Transparent pharmacy benefits: a path to rational drug costs
Published by STAT
Now that states are moving to block pharmacy benefit managers from imposing “gag orders” on pharmacists, industry insiders and policymakers are sounding off louder than ever about the tendency for pharmacy benefit managers to extract value from the health system rather than add value to it.
A handful of these companies might be bucking that trend, and more could follow — with a push from business owners.
The increasing visibility given to pharmacy benefit managers (PBMs) hasn’t made these middlemen look particularly heroic. From the administration’s threat that “we’re very much eliminating the middlemen” to the throng of startups looking to stick it to pharma’s status quo, there’s no question that the national spotlight has cast an increasingly unflattering glare on these health plan and pharmacy go-betweens.
Prescription drugs account for an increasingly large share of what employers spend on employee benefits. Pharmacy benefit managers effectively control consumers’ access to these drugs. It’s their job to negotiate drug costs on behalf of the insurers they represent.

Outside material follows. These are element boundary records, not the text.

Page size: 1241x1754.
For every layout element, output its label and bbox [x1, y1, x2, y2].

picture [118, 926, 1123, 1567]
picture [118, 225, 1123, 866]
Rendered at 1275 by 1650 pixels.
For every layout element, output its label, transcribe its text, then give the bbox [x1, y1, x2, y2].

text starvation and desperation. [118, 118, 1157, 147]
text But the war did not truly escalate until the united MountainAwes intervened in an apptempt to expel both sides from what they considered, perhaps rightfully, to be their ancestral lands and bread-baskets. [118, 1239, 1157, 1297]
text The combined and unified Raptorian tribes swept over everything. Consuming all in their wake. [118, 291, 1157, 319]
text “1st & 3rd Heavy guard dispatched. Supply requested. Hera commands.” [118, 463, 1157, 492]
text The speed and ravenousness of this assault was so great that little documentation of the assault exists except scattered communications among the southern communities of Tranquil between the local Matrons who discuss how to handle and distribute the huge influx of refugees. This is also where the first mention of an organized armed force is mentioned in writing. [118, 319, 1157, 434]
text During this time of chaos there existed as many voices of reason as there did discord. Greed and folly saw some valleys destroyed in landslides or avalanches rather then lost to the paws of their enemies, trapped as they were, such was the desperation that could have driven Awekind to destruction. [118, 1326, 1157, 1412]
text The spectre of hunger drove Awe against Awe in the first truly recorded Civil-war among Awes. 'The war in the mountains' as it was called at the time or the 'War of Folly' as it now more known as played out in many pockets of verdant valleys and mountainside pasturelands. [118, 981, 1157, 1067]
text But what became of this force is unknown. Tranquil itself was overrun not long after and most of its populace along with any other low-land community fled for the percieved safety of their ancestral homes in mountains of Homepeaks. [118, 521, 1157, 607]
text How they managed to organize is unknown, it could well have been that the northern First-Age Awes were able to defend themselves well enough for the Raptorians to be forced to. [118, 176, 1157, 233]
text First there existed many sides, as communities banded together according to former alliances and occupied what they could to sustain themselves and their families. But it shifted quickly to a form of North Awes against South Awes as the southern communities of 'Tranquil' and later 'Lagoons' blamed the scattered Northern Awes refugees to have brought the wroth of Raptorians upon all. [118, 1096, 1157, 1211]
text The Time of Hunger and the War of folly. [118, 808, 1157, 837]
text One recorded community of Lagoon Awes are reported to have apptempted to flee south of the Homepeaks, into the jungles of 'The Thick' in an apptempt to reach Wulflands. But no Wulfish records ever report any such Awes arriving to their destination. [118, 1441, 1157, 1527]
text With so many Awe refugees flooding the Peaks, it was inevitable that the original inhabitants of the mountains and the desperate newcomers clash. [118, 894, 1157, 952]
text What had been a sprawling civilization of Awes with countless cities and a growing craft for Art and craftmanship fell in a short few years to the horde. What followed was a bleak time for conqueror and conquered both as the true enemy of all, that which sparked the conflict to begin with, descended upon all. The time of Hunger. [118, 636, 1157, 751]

But pharmacy benefit managers are becoming well-known for their hidden fees, trumped-up prices, and kickbacks they receive from manufacturers in exchange for promoting specific medications. One of the industry’s biggest secrets is just how much of the savings they score for insurance companies ends up in their own pockets.
Which is why it was all the more surprising when a recent study by Ike Brannon at the Cato Institute and Anthony T. Lo Sasso at the University of Illinois at Chicago indicated that pharmacy benefit managers could advocate for patients, not carriers, at the prescription counter.
The workaround for the deliberate obscurity of these companies is deceptively simple: transparent pharmacy benefits. This model recasts the relationship between the employers at the helm of health care purchasing, the pharmacy benefit managers associated with that employer’s policy, and benefits consultants acting as liaisons. The goal of transparent pharmacy benefits isn’t to take pharmacy benefit managers out of the game, but to shift their positions so that they act as the pharmaceutical umpires for employers, rather than skewing the playing field for traditional insurers.
This may sound like a pipe dream. But a few pharmacy benefit managers are bringing this fantasy to fruition. And since employers are the de facto insurers for the vast majority of working-age Americans and their families, it’s employers who can make transparency pharmacy benefits the new norm in a dynamic and uncertain health care landscape.